* **Task to carry out**
Copy the rows below word for word, from the first line up to and including the line that contains "genus: Diphasiastrum".

* **Information given**
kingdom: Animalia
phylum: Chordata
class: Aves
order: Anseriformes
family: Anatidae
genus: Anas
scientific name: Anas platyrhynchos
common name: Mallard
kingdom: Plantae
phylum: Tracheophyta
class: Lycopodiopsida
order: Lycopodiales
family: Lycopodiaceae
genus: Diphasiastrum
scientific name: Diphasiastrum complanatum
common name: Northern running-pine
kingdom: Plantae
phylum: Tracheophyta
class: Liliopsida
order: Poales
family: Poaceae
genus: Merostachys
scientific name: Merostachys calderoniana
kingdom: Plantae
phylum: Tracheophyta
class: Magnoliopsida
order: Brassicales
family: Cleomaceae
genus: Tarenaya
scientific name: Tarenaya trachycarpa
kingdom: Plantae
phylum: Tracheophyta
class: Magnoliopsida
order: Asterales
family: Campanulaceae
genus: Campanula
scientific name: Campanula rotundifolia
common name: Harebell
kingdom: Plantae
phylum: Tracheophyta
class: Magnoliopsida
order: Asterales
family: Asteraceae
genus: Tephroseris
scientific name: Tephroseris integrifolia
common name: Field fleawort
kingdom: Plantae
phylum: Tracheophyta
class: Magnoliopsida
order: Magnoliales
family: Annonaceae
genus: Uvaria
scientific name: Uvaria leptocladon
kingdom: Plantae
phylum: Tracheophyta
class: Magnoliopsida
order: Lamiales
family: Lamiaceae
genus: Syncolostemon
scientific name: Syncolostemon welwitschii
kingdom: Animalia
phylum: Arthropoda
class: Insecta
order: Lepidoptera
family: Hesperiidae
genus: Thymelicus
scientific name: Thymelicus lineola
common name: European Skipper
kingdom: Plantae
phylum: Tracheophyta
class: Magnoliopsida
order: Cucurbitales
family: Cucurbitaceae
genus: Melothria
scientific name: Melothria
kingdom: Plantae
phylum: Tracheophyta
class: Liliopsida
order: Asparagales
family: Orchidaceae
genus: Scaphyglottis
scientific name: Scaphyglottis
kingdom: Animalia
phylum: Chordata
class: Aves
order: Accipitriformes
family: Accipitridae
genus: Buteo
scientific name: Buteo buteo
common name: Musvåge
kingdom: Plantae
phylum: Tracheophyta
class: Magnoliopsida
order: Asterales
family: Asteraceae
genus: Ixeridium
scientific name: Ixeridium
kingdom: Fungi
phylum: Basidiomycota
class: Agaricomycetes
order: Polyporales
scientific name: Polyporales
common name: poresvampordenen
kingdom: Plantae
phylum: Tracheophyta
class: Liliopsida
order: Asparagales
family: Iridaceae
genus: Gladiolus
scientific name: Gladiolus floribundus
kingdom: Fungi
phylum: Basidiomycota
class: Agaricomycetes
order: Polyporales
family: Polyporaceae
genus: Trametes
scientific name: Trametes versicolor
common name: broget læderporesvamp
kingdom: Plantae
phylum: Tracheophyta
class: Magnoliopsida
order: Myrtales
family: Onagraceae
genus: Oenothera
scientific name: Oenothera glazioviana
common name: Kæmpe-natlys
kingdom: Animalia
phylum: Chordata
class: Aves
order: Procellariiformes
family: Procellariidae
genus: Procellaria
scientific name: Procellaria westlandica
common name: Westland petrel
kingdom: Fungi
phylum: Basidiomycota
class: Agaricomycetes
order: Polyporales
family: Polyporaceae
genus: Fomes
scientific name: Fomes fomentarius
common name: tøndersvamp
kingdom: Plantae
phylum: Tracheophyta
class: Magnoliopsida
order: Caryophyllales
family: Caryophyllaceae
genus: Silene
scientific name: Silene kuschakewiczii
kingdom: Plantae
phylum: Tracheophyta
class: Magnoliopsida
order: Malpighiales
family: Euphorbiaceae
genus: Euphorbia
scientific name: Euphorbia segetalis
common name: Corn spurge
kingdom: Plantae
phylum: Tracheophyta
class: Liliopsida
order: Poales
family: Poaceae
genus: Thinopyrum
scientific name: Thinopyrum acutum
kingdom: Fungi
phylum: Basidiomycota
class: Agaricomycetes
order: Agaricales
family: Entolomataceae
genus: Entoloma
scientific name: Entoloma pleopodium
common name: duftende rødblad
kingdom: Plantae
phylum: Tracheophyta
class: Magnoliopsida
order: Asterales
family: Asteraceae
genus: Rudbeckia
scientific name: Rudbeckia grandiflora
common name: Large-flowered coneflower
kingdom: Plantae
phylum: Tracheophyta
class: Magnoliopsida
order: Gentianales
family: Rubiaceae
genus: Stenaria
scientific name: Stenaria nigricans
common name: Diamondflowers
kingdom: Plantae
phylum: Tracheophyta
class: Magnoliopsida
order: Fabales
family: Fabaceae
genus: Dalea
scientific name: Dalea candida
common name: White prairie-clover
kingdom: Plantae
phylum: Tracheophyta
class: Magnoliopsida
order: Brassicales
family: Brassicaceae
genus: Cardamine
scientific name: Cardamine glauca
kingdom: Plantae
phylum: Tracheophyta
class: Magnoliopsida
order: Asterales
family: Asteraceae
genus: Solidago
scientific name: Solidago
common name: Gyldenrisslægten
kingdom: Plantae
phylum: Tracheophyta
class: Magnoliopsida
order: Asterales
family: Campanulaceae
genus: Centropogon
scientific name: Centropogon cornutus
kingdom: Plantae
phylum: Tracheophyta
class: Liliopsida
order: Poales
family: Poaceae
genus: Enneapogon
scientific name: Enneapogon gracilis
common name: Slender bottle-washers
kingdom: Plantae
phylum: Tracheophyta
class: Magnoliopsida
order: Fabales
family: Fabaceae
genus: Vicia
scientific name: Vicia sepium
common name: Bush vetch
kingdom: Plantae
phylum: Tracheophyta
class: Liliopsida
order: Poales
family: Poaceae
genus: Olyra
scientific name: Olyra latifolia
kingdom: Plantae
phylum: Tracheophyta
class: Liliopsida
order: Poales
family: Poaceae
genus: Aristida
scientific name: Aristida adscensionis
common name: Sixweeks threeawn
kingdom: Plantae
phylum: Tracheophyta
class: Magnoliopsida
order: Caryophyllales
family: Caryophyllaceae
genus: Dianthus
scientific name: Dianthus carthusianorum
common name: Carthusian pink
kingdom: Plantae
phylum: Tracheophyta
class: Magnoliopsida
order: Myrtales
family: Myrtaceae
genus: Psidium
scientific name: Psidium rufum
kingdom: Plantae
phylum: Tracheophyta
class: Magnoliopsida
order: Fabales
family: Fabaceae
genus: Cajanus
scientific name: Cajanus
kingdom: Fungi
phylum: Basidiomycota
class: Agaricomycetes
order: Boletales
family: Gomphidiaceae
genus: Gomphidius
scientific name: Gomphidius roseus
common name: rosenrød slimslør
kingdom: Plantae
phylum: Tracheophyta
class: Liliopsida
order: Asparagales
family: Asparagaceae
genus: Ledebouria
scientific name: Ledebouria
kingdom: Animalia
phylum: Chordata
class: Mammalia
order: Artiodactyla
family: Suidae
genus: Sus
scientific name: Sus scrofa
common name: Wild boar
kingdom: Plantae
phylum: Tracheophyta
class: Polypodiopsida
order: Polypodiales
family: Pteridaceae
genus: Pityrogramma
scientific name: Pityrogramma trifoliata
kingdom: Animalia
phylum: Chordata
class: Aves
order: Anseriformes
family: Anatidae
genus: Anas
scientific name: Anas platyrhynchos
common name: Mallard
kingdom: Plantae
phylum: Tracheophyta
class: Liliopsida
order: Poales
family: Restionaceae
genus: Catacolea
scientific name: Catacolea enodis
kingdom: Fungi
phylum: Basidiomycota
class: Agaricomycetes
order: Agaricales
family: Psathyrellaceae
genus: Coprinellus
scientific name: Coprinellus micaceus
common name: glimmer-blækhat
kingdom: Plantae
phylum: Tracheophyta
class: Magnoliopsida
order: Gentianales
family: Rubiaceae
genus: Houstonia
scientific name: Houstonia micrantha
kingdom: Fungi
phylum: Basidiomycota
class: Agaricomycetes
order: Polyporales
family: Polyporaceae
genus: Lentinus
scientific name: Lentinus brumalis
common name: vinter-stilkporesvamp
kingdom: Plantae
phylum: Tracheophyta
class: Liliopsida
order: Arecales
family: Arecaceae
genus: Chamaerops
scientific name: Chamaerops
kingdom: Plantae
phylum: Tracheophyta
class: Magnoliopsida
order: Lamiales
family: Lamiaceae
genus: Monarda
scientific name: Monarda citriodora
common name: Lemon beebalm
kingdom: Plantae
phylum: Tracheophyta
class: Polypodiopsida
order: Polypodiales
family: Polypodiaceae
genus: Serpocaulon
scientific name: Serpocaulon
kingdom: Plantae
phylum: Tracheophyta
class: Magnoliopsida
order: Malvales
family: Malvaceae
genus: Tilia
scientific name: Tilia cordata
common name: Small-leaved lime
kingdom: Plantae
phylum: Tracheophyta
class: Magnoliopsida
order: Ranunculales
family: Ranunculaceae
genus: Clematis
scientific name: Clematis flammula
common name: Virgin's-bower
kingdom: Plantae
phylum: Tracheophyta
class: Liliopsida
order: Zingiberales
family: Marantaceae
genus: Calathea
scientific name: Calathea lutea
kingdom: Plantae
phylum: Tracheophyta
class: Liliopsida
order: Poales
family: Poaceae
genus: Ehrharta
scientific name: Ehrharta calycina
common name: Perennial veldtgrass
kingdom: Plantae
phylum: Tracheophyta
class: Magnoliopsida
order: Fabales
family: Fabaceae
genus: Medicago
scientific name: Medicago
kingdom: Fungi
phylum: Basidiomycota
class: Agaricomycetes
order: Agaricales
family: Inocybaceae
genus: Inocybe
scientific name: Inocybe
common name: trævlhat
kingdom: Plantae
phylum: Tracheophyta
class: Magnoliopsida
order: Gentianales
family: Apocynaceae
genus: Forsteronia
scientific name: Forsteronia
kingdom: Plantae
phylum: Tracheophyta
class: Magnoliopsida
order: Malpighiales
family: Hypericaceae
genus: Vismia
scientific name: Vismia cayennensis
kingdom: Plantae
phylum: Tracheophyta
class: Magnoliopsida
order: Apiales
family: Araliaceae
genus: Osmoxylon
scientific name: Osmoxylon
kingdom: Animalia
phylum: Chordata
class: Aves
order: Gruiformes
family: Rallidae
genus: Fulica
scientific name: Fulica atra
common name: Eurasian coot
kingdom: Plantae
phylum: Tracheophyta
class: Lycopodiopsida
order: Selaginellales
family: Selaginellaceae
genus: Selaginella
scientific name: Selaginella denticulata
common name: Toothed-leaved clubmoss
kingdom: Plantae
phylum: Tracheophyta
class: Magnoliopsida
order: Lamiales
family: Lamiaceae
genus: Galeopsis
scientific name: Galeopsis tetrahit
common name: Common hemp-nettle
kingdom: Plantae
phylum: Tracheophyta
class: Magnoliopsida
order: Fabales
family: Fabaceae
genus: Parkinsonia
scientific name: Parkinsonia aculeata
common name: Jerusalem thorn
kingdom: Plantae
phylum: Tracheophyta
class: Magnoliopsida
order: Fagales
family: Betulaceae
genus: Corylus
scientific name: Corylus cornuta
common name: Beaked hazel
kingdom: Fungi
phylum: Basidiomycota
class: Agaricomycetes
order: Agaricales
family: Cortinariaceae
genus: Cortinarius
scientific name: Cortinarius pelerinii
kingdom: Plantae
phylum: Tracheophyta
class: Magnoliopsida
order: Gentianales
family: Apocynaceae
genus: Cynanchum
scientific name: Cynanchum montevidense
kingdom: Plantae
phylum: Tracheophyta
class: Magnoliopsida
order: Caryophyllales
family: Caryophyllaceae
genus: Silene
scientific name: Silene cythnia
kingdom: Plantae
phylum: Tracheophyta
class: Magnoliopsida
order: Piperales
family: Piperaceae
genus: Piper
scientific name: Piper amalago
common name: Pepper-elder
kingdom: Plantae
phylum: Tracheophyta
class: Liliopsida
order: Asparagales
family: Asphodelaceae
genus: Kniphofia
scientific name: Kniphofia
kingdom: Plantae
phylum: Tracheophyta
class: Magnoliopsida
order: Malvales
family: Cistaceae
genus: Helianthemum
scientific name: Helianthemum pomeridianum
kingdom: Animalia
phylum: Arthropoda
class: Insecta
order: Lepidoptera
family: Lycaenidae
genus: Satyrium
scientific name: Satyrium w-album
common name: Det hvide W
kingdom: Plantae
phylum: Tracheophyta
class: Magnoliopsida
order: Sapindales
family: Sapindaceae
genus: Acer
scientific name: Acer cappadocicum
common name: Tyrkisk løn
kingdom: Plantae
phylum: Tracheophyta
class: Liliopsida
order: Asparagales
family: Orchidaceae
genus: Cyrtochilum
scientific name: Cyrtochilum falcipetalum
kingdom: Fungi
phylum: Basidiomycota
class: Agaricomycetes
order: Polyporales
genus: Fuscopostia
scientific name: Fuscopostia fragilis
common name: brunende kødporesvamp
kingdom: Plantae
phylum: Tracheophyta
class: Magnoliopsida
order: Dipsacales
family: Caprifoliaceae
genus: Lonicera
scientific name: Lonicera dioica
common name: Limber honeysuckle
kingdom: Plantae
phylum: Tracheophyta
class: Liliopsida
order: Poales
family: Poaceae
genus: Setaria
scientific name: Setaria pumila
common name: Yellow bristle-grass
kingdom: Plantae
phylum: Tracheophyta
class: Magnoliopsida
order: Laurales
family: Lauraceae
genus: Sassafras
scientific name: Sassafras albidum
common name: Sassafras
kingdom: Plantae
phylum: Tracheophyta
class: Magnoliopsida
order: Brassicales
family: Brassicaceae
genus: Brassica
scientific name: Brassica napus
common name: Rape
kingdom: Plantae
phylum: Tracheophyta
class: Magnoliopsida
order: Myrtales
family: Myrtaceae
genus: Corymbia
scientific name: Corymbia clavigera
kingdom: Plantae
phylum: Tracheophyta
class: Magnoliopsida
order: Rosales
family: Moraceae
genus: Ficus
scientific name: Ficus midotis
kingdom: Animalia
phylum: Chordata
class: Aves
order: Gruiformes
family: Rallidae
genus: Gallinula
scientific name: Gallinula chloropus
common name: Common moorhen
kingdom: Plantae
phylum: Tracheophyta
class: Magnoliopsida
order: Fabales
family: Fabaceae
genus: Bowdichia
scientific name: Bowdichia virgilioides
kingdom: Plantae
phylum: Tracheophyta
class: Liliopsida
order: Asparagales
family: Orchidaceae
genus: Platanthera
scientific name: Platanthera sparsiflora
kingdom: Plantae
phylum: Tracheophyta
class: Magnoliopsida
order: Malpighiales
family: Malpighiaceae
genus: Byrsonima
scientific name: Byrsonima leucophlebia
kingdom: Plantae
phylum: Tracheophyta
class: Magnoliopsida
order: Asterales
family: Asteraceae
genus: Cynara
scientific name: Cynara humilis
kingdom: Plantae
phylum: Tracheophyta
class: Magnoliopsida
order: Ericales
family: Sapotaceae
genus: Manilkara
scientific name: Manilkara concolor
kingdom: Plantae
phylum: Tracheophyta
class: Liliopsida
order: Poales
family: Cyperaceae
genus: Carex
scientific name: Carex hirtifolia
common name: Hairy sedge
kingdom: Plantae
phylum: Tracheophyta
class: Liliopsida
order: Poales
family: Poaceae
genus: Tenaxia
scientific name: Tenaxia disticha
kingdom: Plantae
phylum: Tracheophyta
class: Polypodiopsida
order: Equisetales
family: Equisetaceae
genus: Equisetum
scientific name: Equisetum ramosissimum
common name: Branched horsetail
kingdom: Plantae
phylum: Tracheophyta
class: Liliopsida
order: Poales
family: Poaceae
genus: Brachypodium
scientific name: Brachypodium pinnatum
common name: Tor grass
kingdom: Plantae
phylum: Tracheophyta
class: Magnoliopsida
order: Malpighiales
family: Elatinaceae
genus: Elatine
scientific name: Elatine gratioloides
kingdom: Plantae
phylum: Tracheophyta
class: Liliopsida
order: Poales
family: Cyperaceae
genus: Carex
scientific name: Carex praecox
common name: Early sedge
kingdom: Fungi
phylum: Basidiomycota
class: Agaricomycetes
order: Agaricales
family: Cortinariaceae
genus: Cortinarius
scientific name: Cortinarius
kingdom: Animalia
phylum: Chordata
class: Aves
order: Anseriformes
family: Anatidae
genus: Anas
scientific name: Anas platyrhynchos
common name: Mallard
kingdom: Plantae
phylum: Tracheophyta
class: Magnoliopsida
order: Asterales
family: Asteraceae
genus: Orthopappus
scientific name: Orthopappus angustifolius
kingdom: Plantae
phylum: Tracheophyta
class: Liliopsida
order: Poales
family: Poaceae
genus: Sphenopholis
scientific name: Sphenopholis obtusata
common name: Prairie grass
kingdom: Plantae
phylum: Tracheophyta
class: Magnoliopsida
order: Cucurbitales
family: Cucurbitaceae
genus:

* **Task response**
kingdom: Animalia
phylum: Chordata
class: Aves
order: Anseriformes
family: Anatidae
genus: Anas
scientific name: Anas platyrhynchos
common name: Mallard
kingdom: Plantae
phylum: Tracheophyta
class: Lycopodiopsida
order: Lycopodiales
family: Lycopodiaceae
genus: Diphasiastrum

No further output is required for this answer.